デイヴィーとグロリアは惹かれ合うようになり、2人はシアトルに行くことになるのだが・・・。


解説 評価 感想
“A raw and visually hypnotic 1955 film noir where a 26-year-old Stanley Kubrick’s multitasking brilliance?handling direction, cinematography, and editing?transforms low-budget constraints into a gritty, shadow-drenched masterclass of urban alienation.”
(26歳のスタンリー・キューブリックが監督、撮影、編集を自らこなすマルチタスクの才覚を発揮し、低予算という足枷を、都会の疎外感を描いた骨太で影に満ちた傑作へと変貌させてみせた、荒々しく視覚的に催眠効果をもたらす1955年のフィルムノワール。)
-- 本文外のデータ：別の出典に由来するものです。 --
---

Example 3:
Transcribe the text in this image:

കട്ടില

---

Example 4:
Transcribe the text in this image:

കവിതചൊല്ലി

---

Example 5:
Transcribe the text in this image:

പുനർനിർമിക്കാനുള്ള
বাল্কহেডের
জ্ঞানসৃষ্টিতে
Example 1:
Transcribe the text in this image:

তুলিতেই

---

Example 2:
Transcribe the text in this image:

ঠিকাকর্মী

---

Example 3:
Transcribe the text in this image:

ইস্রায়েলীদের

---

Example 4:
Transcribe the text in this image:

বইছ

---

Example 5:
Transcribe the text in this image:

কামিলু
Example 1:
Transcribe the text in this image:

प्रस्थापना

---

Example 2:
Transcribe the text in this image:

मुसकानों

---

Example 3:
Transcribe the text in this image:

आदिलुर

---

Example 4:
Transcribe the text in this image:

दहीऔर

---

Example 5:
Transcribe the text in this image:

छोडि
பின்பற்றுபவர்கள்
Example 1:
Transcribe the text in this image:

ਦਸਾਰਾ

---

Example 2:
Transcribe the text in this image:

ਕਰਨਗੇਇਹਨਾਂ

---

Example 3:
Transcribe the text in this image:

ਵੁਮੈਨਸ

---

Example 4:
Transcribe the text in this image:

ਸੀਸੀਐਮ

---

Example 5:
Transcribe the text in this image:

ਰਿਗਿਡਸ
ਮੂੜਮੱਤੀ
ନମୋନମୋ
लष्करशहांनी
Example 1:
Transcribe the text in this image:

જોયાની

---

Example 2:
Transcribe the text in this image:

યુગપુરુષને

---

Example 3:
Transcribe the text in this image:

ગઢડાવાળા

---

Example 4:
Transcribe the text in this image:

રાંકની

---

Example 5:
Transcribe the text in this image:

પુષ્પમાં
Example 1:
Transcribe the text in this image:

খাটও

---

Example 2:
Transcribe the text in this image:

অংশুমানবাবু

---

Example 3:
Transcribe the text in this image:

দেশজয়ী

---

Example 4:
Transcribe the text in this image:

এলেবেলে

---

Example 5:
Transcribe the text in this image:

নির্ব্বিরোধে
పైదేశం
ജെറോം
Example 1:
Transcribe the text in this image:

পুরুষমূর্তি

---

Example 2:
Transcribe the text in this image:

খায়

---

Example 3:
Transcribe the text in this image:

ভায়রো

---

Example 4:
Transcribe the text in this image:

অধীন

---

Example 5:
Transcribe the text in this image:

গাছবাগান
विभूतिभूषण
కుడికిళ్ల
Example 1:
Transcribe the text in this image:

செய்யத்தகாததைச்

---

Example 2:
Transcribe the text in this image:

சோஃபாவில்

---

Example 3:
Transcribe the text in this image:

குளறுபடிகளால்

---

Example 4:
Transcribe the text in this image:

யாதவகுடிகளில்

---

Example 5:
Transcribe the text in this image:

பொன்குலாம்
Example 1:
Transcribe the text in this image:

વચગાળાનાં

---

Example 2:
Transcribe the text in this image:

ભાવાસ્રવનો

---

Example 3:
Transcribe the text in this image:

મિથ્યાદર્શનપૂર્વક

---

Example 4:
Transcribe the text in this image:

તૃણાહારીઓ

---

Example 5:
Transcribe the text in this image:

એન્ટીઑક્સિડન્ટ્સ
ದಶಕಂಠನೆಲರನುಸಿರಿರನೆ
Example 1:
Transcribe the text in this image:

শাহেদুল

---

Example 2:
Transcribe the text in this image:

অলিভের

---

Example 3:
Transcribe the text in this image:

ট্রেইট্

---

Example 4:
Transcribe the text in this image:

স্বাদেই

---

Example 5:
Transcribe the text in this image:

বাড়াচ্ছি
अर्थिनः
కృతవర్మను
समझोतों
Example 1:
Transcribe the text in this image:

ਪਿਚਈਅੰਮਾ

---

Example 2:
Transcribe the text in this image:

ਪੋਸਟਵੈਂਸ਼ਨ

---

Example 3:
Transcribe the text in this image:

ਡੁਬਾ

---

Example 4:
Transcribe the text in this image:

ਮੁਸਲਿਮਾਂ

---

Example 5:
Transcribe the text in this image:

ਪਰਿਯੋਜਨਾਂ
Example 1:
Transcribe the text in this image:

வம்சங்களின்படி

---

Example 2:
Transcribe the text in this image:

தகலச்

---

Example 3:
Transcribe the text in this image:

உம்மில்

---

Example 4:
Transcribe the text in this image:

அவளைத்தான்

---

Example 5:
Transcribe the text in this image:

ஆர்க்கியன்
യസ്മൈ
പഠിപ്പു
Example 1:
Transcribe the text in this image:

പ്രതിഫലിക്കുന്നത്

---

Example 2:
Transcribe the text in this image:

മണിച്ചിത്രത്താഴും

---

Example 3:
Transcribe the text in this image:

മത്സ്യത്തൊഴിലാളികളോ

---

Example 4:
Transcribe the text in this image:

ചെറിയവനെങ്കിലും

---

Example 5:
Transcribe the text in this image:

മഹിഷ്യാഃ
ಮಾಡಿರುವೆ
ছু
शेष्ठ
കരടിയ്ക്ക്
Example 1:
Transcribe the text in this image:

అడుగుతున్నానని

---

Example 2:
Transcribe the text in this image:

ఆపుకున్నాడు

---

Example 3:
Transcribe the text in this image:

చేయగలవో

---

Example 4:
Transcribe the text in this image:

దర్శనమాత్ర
長編初監督作品「恐怖と欲望」(1953)に続きスタンリー・キューブリックが製作、原案、撮影、編集を兼ねて監督し、主演はフランク・シルヴェラジェイミー・スミスアイリーン・ケイン他共演のフィルム・ノワール。

スタンリー・キューブリックは、長編デビュー作「恐怖と欲望」(1953)の出来に満足できなかったというだけあり、撮影技法や、徹底した凄まじい戦いのシーンなどにこだわった、彼の”執念”のようなものが感じられる力作に仕上がっている。

落ち目のボクシング人生について考えながら、常に気になる、向かいの名も知らない女性の部屋を見つめるボクサー・・・。
向かいの部屋を鏡に映しながら、ボクサーが、次の人生についておじと話すショットなどは秀逸だ。

ニューヨークの雑踏、路地、そして建物の屋上など、自ら駆け巡り撮影し、モノクロを活かした生々しい映像を編集する、若きスタンリー・キューブリックのバイタリティーが感じられる作品でもある。

バレリーナである当時の妻ルース・ソボトカ(ヒロインの姉役)の美しいダンス映像も印象的で、キューブリックの後の作品で発揮される、その美的センスも注目だ。

ヒロインに執拗に迫るギャングであり、ダンスホールのオーナー、フランク・シルヴェラ、彼と対立することになる、落ち目のボクサー、ジェイミー・スミス、彼と惹かれ合うようになる向かいの部屋に住むダンサー、アイリーン・ケインなどが共演している。